How to complete this task - From the items below, extract the lines running from the one containing "浦賀丘: median 14, box" through the one containing "吉井: median 52, box", both included, and reproduce them word for word with nothing else.

Entries provided -
↓

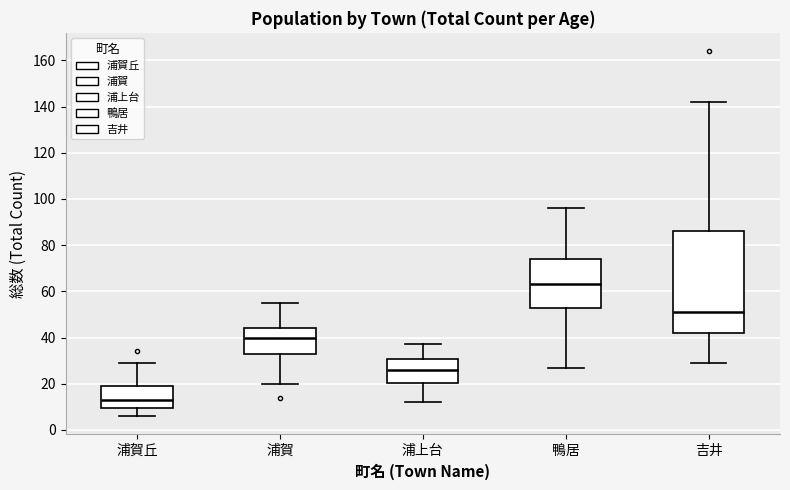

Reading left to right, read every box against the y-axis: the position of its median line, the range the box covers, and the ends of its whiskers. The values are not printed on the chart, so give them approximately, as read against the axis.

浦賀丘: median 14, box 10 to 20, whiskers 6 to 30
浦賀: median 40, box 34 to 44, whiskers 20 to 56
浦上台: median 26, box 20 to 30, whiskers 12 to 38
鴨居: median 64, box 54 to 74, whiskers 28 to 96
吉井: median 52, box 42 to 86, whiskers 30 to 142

↑
↓

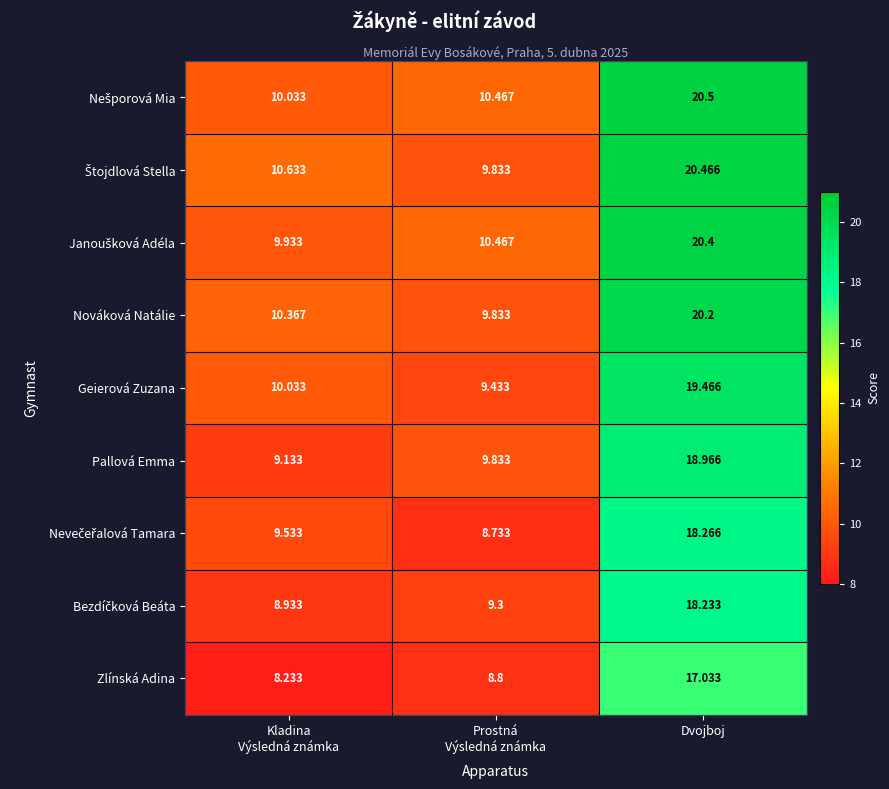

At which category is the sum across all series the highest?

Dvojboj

↑

Response box -
浦賀丘: median 14, box 10 to 20, whiskers 6 to 30
浦賀: median 40, box 34 to 44, whiskers 20 to 56
浦上台: median 26, box 20 to 30, whiskers 12 to 38
鴨居: median 64, box 54 to 74, whiskers 28 to 96
吉井: median 52, box 42 to 86, whiskers 30 to 142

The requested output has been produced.